まず、MDディスクトレイの蓋をスライドして取り外す。
裏ぶたを外すと、MDメカユニットは電源ユニットの下にあるので、
電源ユニットも取り外す。
姿を現したMDメカユニット。
平型ケーブルなどを基盤から取り外す。
(この時、写真一番右についている大きめの平型ケーブルの先端を
クリップなどでショートしておくよう指示がありました)
取り外したMDメカユニット。
写真上部についている金物のホルダーも外しておく。
両端のスプリングを飛ばしてしまわないように注意!
レンズのようなものがピックアップ。
その上にあるレコード針のようなものが磁気ヘッド。
こいつの動きが異常との事で、エラーが出ていた。
磁気ヘッドを上下に動かすギアがココ。
ここを微調整する。
動作確認しながら調整すると、ディスクエラー80とエラー04を行き来するようになった。
いい感じ!何度も試行錯誤をしたら、エラーが起きなくなった!
ちなみにオレンジの平型ケーブルの付け根(レンズ側)に
光量調整用と思われる可変抵抗ネジが見える。
(マニュアルには、ここの値を8.120mW~8.220mWに調整すると書いてあります。

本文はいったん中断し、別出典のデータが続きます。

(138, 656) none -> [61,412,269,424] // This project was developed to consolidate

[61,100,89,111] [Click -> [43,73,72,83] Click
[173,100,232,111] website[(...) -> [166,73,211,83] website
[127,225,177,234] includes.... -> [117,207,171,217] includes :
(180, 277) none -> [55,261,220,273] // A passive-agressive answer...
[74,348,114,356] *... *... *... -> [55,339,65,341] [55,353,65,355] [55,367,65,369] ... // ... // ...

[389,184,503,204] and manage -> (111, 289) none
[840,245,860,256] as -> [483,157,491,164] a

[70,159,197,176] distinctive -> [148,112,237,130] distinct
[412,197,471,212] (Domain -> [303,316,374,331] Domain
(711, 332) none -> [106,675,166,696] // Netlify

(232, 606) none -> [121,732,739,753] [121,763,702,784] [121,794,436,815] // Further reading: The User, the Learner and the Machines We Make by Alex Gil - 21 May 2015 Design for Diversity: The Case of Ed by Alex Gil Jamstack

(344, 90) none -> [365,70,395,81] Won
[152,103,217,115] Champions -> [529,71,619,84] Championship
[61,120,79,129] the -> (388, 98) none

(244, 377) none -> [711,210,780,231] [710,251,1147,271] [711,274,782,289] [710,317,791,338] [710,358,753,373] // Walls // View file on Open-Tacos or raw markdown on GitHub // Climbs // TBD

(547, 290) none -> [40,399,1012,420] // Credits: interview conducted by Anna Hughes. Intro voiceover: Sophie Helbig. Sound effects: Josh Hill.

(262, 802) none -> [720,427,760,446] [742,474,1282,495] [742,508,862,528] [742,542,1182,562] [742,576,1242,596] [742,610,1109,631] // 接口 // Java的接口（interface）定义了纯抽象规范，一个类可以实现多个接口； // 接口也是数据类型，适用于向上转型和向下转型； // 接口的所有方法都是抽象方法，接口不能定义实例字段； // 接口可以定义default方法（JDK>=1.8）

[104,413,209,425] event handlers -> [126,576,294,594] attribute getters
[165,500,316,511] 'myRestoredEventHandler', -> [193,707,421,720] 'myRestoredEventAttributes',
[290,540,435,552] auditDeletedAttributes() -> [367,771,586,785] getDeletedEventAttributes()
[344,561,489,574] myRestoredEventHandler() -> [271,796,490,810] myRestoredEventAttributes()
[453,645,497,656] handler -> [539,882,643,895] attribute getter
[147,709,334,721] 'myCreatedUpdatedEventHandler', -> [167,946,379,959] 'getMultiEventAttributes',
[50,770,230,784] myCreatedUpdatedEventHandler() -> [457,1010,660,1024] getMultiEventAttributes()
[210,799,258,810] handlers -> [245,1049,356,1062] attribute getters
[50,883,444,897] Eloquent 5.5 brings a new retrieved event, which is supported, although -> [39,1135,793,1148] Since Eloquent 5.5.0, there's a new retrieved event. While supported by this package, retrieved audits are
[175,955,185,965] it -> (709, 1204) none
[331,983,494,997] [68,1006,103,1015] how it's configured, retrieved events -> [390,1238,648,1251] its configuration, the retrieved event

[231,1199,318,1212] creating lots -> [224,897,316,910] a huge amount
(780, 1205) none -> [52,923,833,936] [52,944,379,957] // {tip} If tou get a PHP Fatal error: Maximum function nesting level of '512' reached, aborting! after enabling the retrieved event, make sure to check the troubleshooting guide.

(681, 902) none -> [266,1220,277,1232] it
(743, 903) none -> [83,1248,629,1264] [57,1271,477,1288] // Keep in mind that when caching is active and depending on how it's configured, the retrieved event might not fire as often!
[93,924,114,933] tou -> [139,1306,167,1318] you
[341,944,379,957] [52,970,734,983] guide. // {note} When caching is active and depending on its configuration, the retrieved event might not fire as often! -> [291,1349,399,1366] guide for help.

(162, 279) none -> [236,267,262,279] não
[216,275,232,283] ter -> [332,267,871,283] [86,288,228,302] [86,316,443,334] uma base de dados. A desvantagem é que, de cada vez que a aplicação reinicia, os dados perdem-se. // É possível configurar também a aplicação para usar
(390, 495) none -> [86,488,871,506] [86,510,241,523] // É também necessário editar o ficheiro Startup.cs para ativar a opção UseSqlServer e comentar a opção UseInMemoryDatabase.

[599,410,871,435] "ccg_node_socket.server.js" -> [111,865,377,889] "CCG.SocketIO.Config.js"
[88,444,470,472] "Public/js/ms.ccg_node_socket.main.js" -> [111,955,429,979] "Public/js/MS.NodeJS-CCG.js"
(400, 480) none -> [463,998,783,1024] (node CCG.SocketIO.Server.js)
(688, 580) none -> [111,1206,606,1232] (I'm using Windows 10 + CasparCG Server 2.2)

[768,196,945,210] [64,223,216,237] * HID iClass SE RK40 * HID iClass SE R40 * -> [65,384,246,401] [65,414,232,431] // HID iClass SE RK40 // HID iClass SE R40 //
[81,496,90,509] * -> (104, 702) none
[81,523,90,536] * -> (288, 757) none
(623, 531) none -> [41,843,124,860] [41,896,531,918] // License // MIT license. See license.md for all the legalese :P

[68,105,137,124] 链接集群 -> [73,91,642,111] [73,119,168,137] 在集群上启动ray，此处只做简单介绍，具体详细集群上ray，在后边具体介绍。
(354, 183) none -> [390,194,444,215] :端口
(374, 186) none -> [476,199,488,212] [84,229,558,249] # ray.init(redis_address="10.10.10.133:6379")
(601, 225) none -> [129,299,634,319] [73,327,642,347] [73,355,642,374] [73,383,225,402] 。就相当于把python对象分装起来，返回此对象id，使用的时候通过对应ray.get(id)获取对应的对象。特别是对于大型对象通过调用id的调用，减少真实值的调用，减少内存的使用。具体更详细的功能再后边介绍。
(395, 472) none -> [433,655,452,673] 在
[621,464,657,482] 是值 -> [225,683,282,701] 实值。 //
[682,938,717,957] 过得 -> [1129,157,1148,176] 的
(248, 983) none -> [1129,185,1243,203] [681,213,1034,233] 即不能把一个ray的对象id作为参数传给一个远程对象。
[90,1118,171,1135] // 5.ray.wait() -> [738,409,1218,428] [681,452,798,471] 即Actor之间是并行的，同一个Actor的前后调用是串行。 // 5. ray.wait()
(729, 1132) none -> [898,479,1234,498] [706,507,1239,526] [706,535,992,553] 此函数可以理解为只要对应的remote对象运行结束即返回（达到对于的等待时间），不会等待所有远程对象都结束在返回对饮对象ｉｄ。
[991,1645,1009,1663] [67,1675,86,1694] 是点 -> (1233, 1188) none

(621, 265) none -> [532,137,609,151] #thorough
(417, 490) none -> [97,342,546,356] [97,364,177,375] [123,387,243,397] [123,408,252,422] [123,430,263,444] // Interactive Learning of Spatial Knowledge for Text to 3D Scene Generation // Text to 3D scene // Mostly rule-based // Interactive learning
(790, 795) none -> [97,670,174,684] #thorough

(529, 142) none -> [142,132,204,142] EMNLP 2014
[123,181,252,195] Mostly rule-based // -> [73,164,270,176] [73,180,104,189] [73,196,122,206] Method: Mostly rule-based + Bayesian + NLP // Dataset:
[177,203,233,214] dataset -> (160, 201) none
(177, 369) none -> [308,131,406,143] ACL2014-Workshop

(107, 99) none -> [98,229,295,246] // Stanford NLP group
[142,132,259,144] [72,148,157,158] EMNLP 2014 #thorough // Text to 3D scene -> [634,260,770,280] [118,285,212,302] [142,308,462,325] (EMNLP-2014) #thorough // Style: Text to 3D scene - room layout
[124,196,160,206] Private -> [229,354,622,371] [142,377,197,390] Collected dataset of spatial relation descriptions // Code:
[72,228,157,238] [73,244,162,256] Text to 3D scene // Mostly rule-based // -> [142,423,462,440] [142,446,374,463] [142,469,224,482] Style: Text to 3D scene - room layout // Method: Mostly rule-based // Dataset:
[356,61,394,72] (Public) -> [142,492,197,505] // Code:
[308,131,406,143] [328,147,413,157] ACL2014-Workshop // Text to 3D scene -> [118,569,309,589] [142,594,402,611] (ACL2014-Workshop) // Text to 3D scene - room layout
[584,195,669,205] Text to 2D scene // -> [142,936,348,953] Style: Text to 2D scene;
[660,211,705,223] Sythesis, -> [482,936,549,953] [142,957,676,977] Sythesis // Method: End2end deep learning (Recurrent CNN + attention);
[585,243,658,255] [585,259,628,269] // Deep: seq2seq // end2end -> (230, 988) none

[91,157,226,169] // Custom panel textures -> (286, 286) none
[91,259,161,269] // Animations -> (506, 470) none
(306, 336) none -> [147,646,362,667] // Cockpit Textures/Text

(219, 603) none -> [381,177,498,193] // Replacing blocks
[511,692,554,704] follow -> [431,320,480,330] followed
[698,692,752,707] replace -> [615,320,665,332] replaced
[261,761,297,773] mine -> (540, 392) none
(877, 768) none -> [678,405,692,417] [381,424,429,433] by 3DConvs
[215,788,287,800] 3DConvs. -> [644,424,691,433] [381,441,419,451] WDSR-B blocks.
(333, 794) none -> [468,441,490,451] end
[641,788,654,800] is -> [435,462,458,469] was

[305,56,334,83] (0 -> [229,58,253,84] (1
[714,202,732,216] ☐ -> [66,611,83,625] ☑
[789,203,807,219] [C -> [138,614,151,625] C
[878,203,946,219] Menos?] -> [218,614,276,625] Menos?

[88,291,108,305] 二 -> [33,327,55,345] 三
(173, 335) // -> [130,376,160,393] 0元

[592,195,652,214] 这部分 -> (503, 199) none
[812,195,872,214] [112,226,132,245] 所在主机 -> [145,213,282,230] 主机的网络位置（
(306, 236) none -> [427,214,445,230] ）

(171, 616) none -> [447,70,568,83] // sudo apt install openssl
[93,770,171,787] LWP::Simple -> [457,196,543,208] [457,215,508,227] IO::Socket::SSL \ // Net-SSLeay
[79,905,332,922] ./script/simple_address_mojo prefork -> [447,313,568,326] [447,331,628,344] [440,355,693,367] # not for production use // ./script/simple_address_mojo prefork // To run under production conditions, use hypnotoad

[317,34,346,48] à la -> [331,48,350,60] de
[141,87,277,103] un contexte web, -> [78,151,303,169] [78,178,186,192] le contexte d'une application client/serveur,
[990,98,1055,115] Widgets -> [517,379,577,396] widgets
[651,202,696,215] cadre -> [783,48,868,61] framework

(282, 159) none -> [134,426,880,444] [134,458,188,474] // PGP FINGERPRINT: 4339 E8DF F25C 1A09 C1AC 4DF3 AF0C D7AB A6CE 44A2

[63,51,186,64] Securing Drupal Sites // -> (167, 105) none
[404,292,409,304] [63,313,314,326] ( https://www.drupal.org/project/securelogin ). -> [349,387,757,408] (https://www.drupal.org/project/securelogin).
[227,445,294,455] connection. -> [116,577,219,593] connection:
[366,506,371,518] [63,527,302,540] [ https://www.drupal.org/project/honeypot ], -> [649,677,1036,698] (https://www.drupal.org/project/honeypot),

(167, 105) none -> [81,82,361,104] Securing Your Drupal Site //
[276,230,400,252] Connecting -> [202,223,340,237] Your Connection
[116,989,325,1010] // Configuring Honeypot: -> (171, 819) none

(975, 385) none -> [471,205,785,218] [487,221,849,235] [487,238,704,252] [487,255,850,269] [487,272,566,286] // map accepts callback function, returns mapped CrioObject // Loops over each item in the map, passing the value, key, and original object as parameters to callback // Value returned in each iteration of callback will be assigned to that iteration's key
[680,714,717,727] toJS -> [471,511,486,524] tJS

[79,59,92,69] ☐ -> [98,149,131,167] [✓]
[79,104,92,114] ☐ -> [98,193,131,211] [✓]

参考までに。自分は測定器を持ってないので出来ません)
自分は目検討でちょい右に回した(苦笑)
せっかくなのでレンズを無水エタノールで磨き、レンズ可動部分の
白く固着していたと思われるグリースを除去し、そこら辺にあったシリコングリスを塗る。
見事復活!20年ぶりに蘇ったMD8...
久しぶりに過去に録音したデータを聴いた。大事なものはPCに保存しなくちゃ。